Real estate company collapses, 500 homes affected, $10M from investors across Canada missing
CBC
Carolina Abramovich says the investment appealed to both her pocketbook and her conscience.
The Vancouver biomedical scientist is one of 120 investors who gave unsecured loans of between $50,000 and $500,000 to the Epic Alliance group of companies in Saskatoon.
"I heard about Epic Alliance with real estate investment groups, they were really everywhere," she said in an interview.
"Excellent reviews from anybody that invested with them, small or big. Real estate investment groups, podcasts, webinars — they were everywhere."
While it seemed to make financial sense, Abramovich said that she also fell hard for the company's origin story.
"The story behind the company was great. Try to help investors with their investments while providing, you know, affordable housing in Saskatoon. I liked the fact that they were women and that they were promoting trades for women."

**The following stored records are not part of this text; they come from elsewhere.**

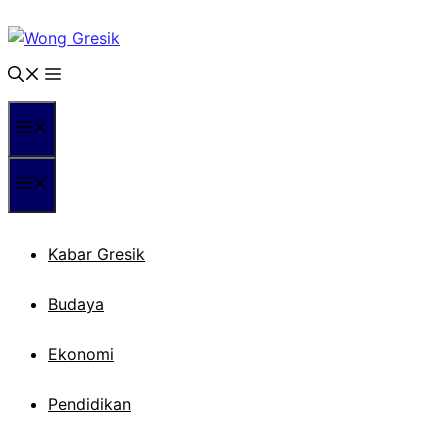
Langsung
ke
isi
Menu
Menu
Kabar Gresik
Budaya
Ekonomi
Pendidikan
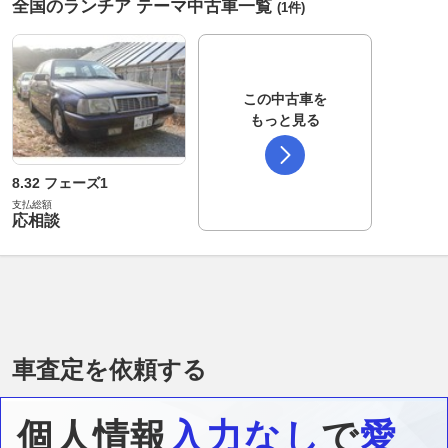
全国のランチア テーマ中古車一覧
(1件)
この中古車を
もっと見る
8.32 フェーズ1
支払総額
応相談
車査定を依頼する
個人情報
入力なし
で
愛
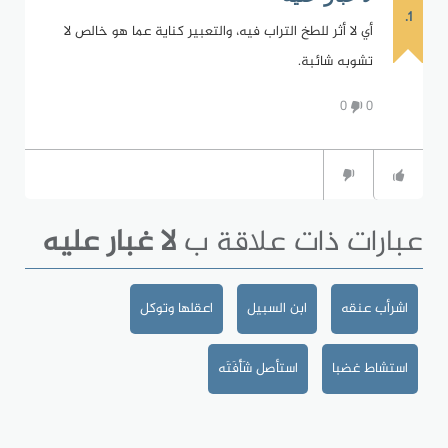
1.
أي لا أثر للطخ التراب فيه، والتعبير كناية عما هو خالص لا
تشوبه شائبة.
0
0
عبارات ذات علاقة ب
لا غبار عليه
اشرأب عنقه
ابن السبيل
اعقلها وتوكل
استشاط غضبا
استأصل شَأْفَتَه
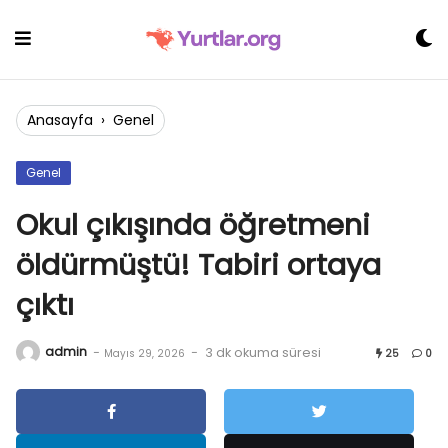
Skip
to
content
Anasayfa
›
Genel
Genel
Okul çıkışında öğretmeni
öldürmüştü! Tabiri ortaya
çıktı
admin
-
-
3 dk okuma süresi
Mayıs 29, 2026
25
0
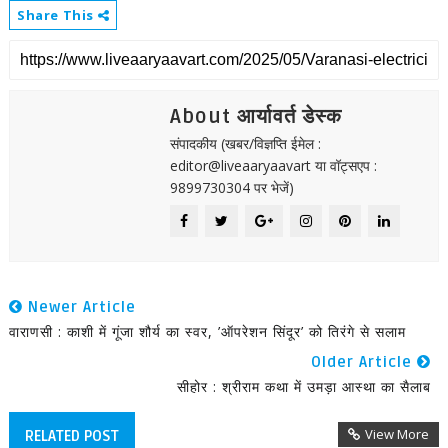
Share This
About आर्यावर्त डेस्क
संपादकीय (खबर/विज्ञप्ति ईमेल :
editor@liveaaryaavart या वॉट्सएप :
9899730304 पर भेजें)
Newer Article
वाराणसी : काशी में गूंजा शौर्य का स्वर, ’ऑपरेशन सिंदूर’ को तिरंगे से सलाम
Older Article
सीहोर : श्रीराम कथा में उमड़ा आस्था का सैलाब
View More
RELATED POST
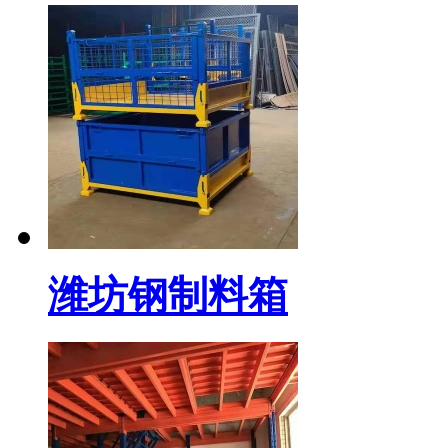
潍坊钢制料箱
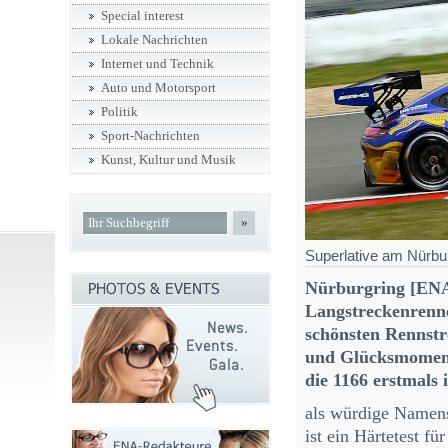
Special interest
Lokale Nachrichten
Internet und Technik
Auto und Motorsport
Politik
Sport-Nachrichten
Kunst, Kultur und Musik
»
Superlative am Nürbur
Nürburgring [ENA]
Langstreckenrenn
schönsten Rennst
und Glücksmoment
die 1166 erstmals
als würdige Namens
ist ein Härtetest fü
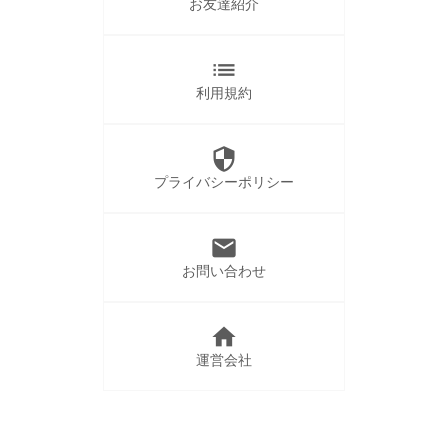
お友達紹介
list
利用規約
security
プライバシーポリシー
mail
お問い合わせ
home
運営会社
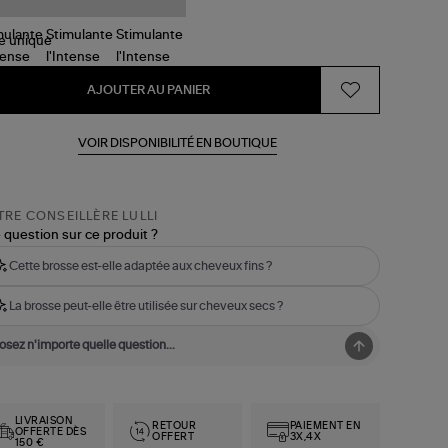
le
unique
AJOUTER AU PANIER
VOIR DISPONIBILITÉ EN BOUTIQUE
RE CONSEILLÈRE LULLI
 question sur ce produit ?
Cette brosse est-elle adaptée aux cheveux fins ?
La brosse peut-elle être utilisée sur cheveux secs ?
LIVRAISON
RETOUR
PAIEMENT EN
OFFERTE DÈS
OFFERT
3X,4X
150 €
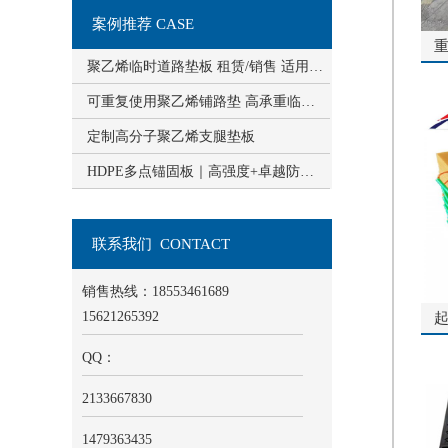
案例推荐 CASE
聚乙烯临时道路垫板 租赁/销售 适用于多种工地场景
可重复使用聚乙烯铺路垫 高承重临时道路板 泥沼地施工神器
定制高分子聚乙烯支腿垫板
HDPE多点锚固板｜高强度+卓越防水抗渗，市政水利工程优选
联系我们 CONTACT
销售热线：18553461689
15621265392
QQ：
2133667830
1479363435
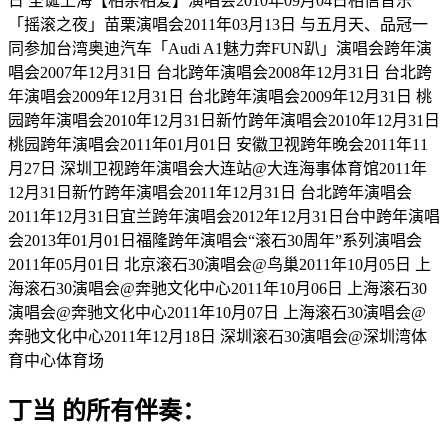
丁当 的所有伴奏：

The Epic Alliance group of companies shut down its operations at the end of January. Its investors and property partners learned of the collapse in a 16-minute Zoom call from the company's founders, Rochelle Laflamme and Alisa Thompson.
"Everything is gone. Everything is bankrupt, guys. It's all gone," Laflamme said in the Jan. 19, 2022, video.

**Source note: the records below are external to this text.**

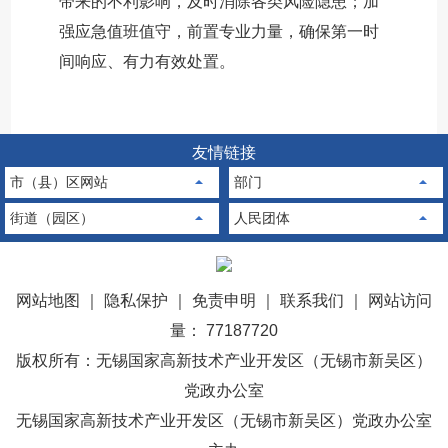
带来的不利影响，及时消除各类风险隐患；加
强应急值班值守，前置专业力量，确保第一时
间响应、有力有效处置。
友情链接
市（县）区网站
部门
街道（园区）
人民团体
网站地图
｜
隐私保护
｜
免责申明
｜
联系我们
｜
网站访问
量： 77187720
版权所有：无锡国家高新技术产业开发区（无锡市新吴区）
党政办公室
无锡国家高新技术产业开发区（无锡市新吴区）党政办公室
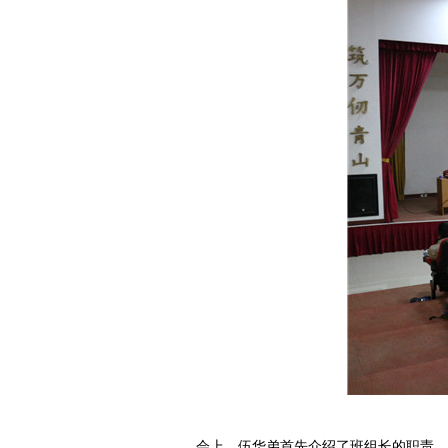
会上，伍华弟首先介绍了班组长的职责、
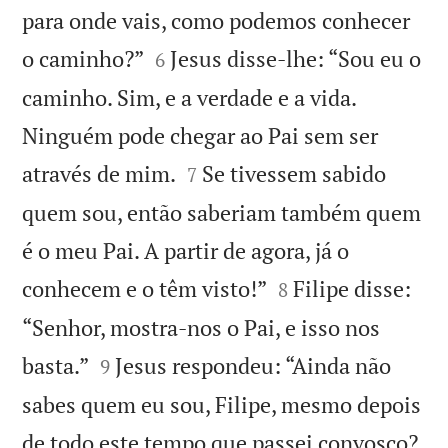
para onde vais, como podemos conhecer


o caminho?”
Jesus disse-lhe: “Sou eu o
6
caminho. Sim, e a verdade e a vida.
Ninguém pode chegar ao Pai sem ser


através de mim.
Se tivessem sabido
7
quem sou, então saberiam também quem
é o meu Pai. A partir de agora, já o


conhecem e o têm visto!”
Filipe disse:
8
“Senhor, mostra-nos o Pai, e isso nos


basta.”
Jesus respondeu: “Ainda não
9
sabes quem eu sou, Filipe, mesmo depois
de todo este tempo que passei convosco?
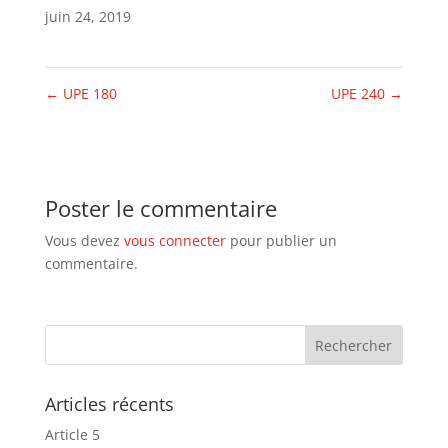
juin 24, 2019
←
UPE 180
UPE 240
→
Poster le commentaire
Vous devez
vous connecter
pour publier un
commentaire.
Articles récents
Article 5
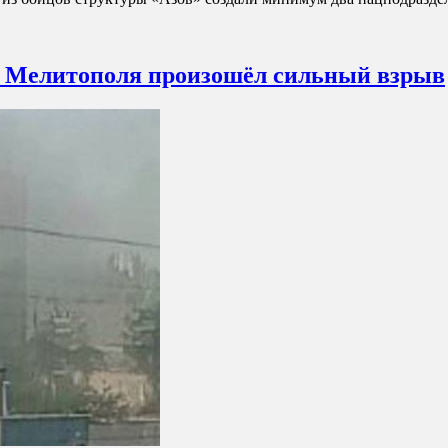
ре Мелитополя произошёл сильный взрыв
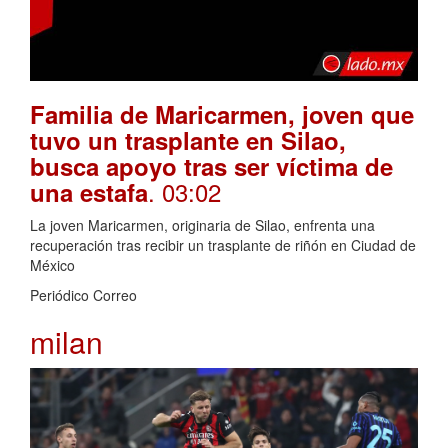
Familia de Maricarmen, joven que
tuvo un trasplante en Silao,
busca apoyo tras ser víctima de
. 03:02
una estafa
La joven Maricarmen, originaria de Silao, enfrenta una
recuperación tras recibir un trasplante de riñón en Ciudad de
México
Periódico Correo
milan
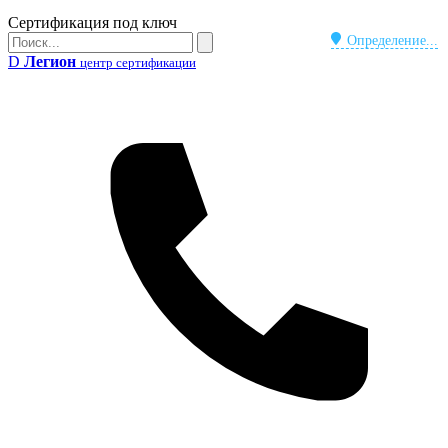
Бейдж
Сертификация под ключ
Поиск
Определение...
Поиск
D
Легион
центр сертификации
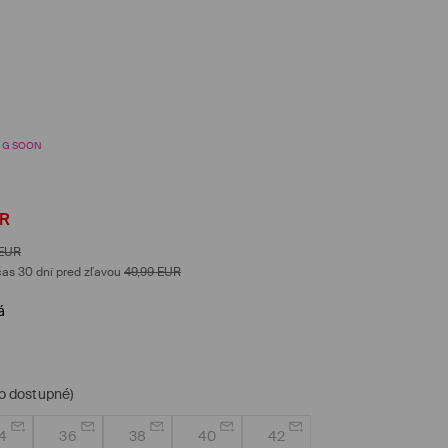
NG SOON
R
EUR
as 30 dní pred zľavou
49,99
EUR
á
o dostupné)
4
36
38
40
42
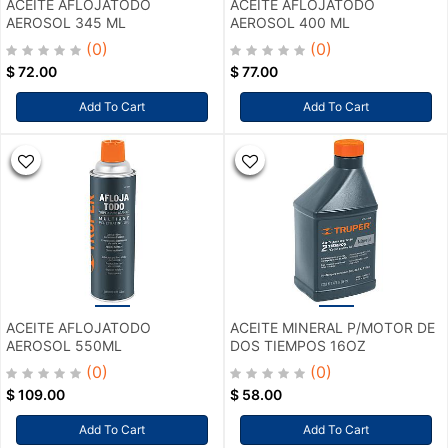
ACEITE AFLOJATODO
ACEITE AFLOJATODO
AEROSOL 345 ML
AEROSOL 400 ML
(0)
(0)
$
72.00
$
77.00
Add To Cart
Add To Cart
ACEITE AFLOJATODO
ACEITE MINERAL P/MOTOR DE
AEROSOL 550ML
DOS TIEMPOS 16OZ
(0)
(0)
$
109.00
$
58.00
Add To Cart
Add To Cart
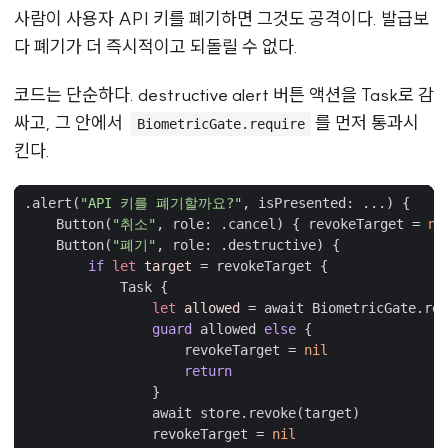
사람이 사용자 API 키를 폐기하면 그것도 공격이다. 발급보
다 폐기가 더 즉시적이고 되돌릴 수 없다.
코드는 단순하다. destructive alert 버튼 액션을 Task로 감
싸고, 그 안에서
를 먼저 통과시
BiometricGate.require
킨다.
.
alert
(
"API 키를 폐기할까요?"
,
isPresented
:
...)
{
Button
(
"취소"
,
role
:
.
cancel
)
{
revokeTarget
=
ni
Button
(
"폐기"
,
role
:
.
destructive
)
{
if
let
target
=
revokeTarget
{
Task
{
let
allowed
=
await
BiometricGate
.
req
guard
allowed
else
{
revokeTarget
=
nil
return
}
await
store
.
revoke
(
target
)
revokeTarget
=
nil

The news of Epic's collapse went off like a bombshell in real estate and business circles across the country.
Investors wanted to know what happened to their money, homeowners across Canada wanted to know who would manage their Saskatoon rental properties and real estate professionals worried about what would happen to the hundreds of core neighbourhood homes.
According to Laflamme and Thompson, Epic Alliance controlled 504 properties in Saskatoon and North Battleford — valued at a combined $126 million — when it fell apart.

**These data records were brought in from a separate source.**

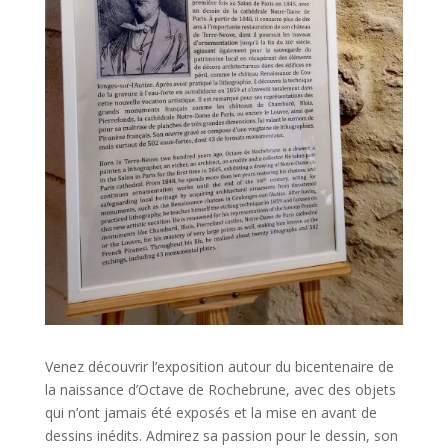
Venez découvrir l’exposition autour du bicentenaire de
la naissance d’Octave de Rochebrune, avec des objets
qui n’ont jamais été exposés et la mise en avant de
dessins inédits. Admirez sa passion pour le dessin, son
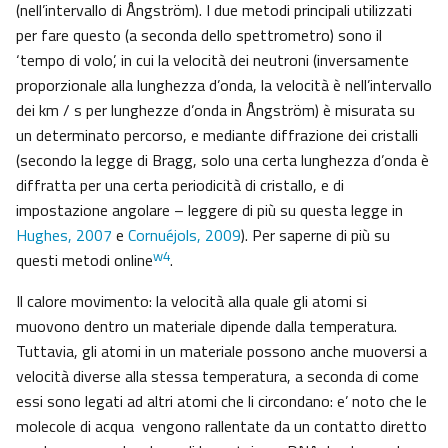
(nell’intervallo di Ångström). I due metodi principali utilizzati
per fare questo (a seconda dello spettrometro) sono il
‘tempo di volo’, in cui la velocità dei neutroni (inversamente
proporzionale alla lunghezza d’onda, la velocità è nell’intervallo
dei km / s per lunghezze d’onda in Ångström) è misurata su
un determinato percorso, e mediante diffrazione dei cristalli
(secondo la legge di Bragg, solo una certa lunghezza d’onda è
diffratta per una certa periodicità di cristallo, e di
impostazione angolare – leggere di più su questa legge in
Hughes, 2007
e
Cornuéjols, 2009
). Per saperne di più su
w4
questi metodi online
.
Il calore movimento: la velocità alla quale gli atomi si
muovono dentro un materiale dipende dalla temperatura.
Tuttavia, gli atomi in un materiale possono anche muoversi a
velocità diverse alla stessa temperatura, a seconda di come
essi sono legati ad altri atomi che li circondano: e’ noto che le
molecole di acqua vengono rallentate da un contatto diretto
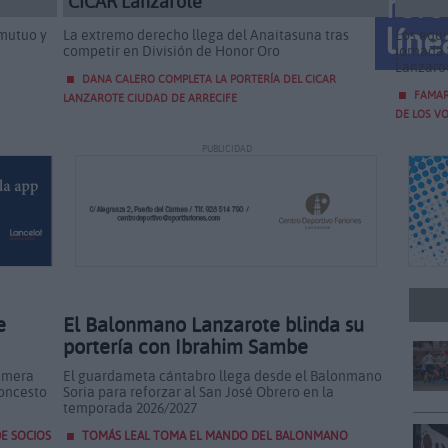
refo
CICAR Lanzarote
líne
 mutuo y
La extremo derecho llega del Anaitasuna tras
Los equi
competir en División de Honor Oro
jornada d
Lanzaro
DANA CALERO COMPLETA LA PORTERÍA DEL CICAR
FAMARA
LANZAROTE CIUDAD DE ARRECIFE
DE LOS V
PUBLICIDAD
e
El Balonmano Lanzarote blinda su
portería con Ibrahim Sambe
rimera
El guardameta cántabro llega desde el Balonmano
loncesto
Soria para reforzar al San José Obrero en la
temporada 2026/2027
E SOCIOS
TOMÁS LEAL TOMA EL MANDO DEL BALONMANO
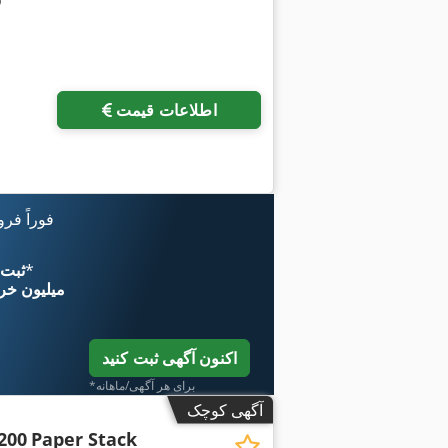
اطلاعات قیمت
فوراً فر
*
اکنون از 
۱۱ میلیون خر
اکنون آگهی ثبت کنید
*برای هر آگهی/ماهانه
آگهی کوچک
200
Paper Stack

The pair spoke to investors in an "E.P.I.C. Hour" video posted in early January, only weeks before the company shut down. The majority of the properties — a combined $115 million worth — are in Saskatoon, Laflamme said on the video.
Through its network of companies, Epic acted as landlord and property manager for more than 400 rental properties in Saskatoon's core neighbourhoods, including Pleasant Hill, Riversdale and Meadowgreen.
It managed these homes for out-of-province investors through its "Hassle Free Landlord Program." These investors, primarily in British Columbia and Ontario, are now suddenly long-distance landlords responsible for the properties.